The Hypersonics Group is a rapidly growing research group which has Australia’s only long duration hypersonic test facility. The ‘TUSQ’ Ludwieg tube is the core around which the group has been developed. The group is based at the UniSQ Toowoomba campus. Major activities include facility development, optical diagnostics, hypersonic inlet investiga-tions, supersonic combustion, hypersonic fluid-structure interaction, and field measurementsof rockets and hypersonic craft re-entering the atmosphere. Our innovative approaches to experimentation in hypersonics are world-leading and have attracted international sponsored research projects. We are the only civilian group outside of NASA who has a demonstrated track record of undertaking airborne observation missions to measure hypervelocity phenomena, having recently observed the Hayabusa2 capsule re-entry and the Tau Herculids meteor shower. The Hypersonics Group is an integral part of Innovative Launch, Automation, Novel Materials, Communications and Hypersonics (iLAuNCH) Hub which was awarded under the Australian Universities Trailblazer program.
Two PhD projects are available to develop unique experimental payloads for testing on hypersonic rocket systems. Both topics will proceed through a combination of engineering analysis, modelling, computational simulation and laboratory work leading to ground-based experiments in the University’s hypersonic wind tunnel, ‘TUSQ’ in order to verify the suitability of the experimental payloads for flight testing. Under the Trailblazer project, it is also expected that there will be opportunities for actual flight testing of payloads that have been developed in each PhD project. Both topics will be supported by the iLAuNCH Hub and work will include close collaboration with local industry and international research partners.
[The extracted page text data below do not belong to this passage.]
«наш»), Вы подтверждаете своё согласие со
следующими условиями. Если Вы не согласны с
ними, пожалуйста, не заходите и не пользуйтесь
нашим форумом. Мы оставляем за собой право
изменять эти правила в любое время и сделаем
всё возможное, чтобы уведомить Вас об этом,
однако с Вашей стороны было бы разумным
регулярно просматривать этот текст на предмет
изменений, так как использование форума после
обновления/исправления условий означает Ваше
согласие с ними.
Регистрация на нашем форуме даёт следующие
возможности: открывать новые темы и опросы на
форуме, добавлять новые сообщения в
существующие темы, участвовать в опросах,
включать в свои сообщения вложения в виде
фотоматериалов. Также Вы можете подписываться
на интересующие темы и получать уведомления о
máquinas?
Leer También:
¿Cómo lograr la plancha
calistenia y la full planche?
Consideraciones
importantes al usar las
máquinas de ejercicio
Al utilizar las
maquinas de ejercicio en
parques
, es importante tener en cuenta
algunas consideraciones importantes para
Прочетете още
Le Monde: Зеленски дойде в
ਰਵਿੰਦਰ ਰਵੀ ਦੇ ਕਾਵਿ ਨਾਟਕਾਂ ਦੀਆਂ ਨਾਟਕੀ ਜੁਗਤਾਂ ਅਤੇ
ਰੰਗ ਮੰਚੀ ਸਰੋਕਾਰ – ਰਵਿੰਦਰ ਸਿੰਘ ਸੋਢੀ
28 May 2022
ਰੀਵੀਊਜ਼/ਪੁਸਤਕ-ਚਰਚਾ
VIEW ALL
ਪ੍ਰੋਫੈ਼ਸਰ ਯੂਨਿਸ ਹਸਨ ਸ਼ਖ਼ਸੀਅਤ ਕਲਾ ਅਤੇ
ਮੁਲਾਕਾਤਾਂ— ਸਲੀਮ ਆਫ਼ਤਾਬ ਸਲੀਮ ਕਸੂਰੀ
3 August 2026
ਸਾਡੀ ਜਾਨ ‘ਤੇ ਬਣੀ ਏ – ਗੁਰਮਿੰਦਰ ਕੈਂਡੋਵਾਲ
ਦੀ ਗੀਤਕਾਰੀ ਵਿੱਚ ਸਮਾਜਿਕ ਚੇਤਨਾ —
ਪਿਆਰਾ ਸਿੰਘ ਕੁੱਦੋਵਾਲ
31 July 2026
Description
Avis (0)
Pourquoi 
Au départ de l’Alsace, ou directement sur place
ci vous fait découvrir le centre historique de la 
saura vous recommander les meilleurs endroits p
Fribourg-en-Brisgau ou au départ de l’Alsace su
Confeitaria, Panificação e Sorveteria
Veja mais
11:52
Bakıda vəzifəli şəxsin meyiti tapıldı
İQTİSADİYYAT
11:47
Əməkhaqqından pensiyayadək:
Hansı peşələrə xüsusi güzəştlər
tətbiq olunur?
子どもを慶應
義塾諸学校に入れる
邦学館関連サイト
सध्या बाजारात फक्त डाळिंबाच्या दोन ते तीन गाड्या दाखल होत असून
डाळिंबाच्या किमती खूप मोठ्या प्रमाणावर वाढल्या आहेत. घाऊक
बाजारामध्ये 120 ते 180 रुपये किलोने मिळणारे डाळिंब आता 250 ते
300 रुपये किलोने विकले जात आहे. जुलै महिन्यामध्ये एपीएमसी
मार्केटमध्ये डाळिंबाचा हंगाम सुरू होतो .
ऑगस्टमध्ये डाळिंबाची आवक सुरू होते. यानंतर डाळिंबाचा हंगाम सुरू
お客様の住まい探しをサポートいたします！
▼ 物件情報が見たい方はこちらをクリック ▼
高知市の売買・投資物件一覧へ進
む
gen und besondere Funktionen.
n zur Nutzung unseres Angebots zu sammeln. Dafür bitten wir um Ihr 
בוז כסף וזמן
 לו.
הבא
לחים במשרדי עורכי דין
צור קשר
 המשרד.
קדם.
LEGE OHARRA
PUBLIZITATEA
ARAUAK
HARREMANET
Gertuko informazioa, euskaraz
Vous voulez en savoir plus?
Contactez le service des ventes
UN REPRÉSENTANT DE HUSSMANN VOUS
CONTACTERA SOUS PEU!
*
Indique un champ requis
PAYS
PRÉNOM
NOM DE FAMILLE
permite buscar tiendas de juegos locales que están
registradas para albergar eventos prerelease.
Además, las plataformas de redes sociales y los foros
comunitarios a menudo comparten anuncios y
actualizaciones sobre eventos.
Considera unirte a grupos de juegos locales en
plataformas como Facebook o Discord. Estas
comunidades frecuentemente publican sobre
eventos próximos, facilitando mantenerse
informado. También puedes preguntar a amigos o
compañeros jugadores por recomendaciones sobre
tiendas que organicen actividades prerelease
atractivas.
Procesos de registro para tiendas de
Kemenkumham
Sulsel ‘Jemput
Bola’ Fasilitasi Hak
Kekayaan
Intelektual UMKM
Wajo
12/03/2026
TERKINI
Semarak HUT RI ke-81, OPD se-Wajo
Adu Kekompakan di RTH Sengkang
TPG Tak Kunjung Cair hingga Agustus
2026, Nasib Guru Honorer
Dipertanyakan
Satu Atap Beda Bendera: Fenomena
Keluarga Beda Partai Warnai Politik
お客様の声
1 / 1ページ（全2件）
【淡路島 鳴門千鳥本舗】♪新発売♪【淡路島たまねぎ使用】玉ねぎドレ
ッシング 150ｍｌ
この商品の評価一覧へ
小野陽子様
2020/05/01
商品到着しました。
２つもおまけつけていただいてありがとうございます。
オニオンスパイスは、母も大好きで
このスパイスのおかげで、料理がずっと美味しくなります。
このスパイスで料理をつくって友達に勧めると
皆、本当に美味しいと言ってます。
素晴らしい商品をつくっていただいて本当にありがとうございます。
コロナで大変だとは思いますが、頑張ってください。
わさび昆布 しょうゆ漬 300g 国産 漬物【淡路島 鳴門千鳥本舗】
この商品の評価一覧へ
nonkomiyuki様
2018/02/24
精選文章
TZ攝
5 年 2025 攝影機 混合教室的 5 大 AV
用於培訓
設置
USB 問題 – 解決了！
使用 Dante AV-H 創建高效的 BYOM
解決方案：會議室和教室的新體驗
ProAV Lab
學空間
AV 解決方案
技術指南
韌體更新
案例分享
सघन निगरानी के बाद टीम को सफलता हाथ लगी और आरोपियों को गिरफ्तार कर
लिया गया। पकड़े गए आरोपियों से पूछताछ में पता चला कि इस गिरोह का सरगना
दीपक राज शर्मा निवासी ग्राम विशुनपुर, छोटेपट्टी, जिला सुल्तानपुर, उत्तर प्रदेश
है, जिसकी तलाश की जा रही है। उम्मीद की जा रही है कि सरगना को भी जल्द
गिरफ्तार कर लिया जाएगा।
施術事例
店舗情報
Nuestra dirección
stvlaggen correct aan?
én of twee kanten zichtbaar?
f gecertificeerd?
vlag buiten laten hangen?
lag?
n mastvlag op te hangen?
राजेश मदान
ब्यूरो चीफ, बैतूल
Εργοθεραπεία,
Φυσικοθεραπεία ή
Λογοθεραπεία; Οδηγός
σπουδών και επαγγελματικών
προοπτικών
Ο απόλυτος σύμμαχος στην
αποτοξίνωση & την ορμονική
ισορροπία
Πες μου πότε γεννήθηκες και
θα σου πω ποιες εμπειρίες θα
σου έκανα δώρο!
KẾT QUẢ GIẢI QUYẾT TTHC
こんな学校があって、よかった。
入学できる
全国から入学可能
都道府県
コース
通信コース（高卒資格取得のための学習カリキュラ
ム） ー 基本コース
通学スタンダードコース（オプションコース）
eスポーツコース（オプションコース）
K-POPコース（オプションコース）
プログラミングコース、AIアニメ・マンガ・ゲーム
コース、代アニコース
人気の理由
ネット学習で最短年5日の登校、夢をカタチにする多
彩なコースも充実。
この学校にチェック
Topic 1 will investigate the management of hypersonic boundary layer transition through the suppression and augmentation of naturally arising instabilities. The state of the boundary layer – whether it is laminar or turbulent – has a profound effect on the performance of hypersonic vehicles and each state holds benefits depending on the particular application. Extension of current capabilities for measurement of small-magnitude high-frequency fluctuations in boundary layers through surface pressure and heat flux is required, and integrating these measurements with novel suppression and augmentation devices that can be tested in both the ground-based facility (the wind tunnel) and during flight forms a core activity of the project.
Topic 2 will investigate modes of subsonic and supersonic combustion within a small, free-flying ramjet designed to operate between Mach 3 and Mach 5. Rotating detonation waves may offer combustion efficiency for ramjets operating at such speeds, but other modes of combustion may also be present, particularly during acceleration or deceleration phases, depending on the engine fuelling and mixing efficiency. Development a suitable fixed-geometry engine for operating within these speed limits, plus the development of viable strategies for engine management during speed and altitude changes is a key element of this project.